Participate in the Science of Sourdough Project

If you missed the short sourdough lecture I linked to last week, you can watch it above. To summarize, researchers at North Carolina State’s Department of Applied Ecology are attempting to figure out the biodiversity of sourdough cultures from around the world. One of the questions they’d like to answer is how the type of flour you feed a starter influences its taste and viability. This is where you can help through their Science of Sourdough Project. Using the simple instructions on that site, you create a new starter with whatever flour you have on hand, record the results and send that data back to the researchers. If you’re a teacher or a parent this would be an easy science project for our days in quarantine. I’m going to participate and share the results on this blog.

Quarantine Meals From Jennie Cook

Jennie Cook, our dear neighbor (and podcast guest), is a caterer. Covid erased all of the events and weddings that she depended on for income. So she pivoted back to what she used to do: cook home meals for pickup and delivery.

Her food is delicious and the portions are generous. If you live in the Los Angeles area consider ordering some food from her. It will support Jennie and her employees and you’ll get a break from cooking.

On Saturday Jennie sent over a package with an Easter ham dinner. While I’ve enjoyed cooking from scratch for the past four weeks it was nice to have a special meal for a change. Jennie’s delicious dinner really lifted my spirits.

If you’re not in Los Angeles, Jennie has some great recipes on her blog.

━━━━━━━━━━━━━━━━

§ Requirement A
From the blog post, write out the passage starting with "Jennie Cook, our" and going on through "lifted my spirits.".
§ Requirement B
List the steps the blog post says a participant in the Science of Sourdough Project carries out.

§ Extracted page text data
━━━━━━━━━━━━━━━━

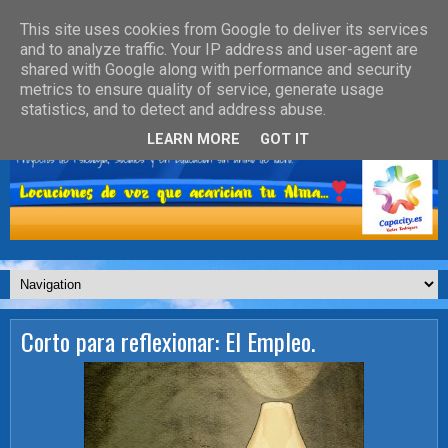
This site uses cookies from Google to deliver its services
and to analyze traffic. Your IP address and user-agent are
shared with Google along with performance and security
metrics to ensure quality of service, generate usage
statistics, and to detect and address abuse.
LEARN MORE
GOT IT
Corto para reflexionar: El Empleo.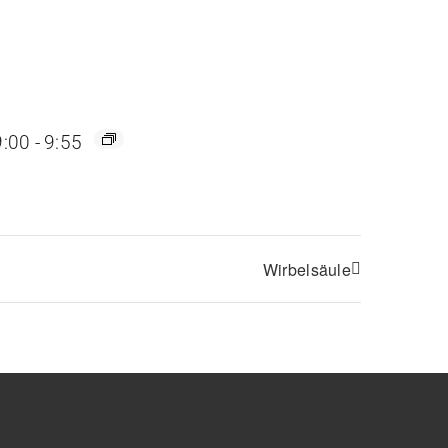
9:00
-
9:55
Wirbelsäule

━━━━━━━━━━━━━━━━

§ Exercise output A
Jennie Cook, our dear neighbor (and podcast guest), is a caterer. Covid erased all of the events and weddings that she depended on for income. So she pivoted back to what she used to do: cook home meals for pickup and delivery.

Her food is delicious and the portions are generous. If you live in the Los Angeles area consider ordering some food from her. It will support Jennie and her employees and you’ll get a break from cooking.

On Saturday Jennie sent over a package with an Easter ham dinner. While I’ve enjoyed cooking from scratch for the past four weeks it was nice to have a special meal for a change. Jennie’s delicious dinner really lifted my spirits.

§ Exercise output B
- Create a new starter with whatever flour is on hand
- Record the results
- Send that data back to the researchers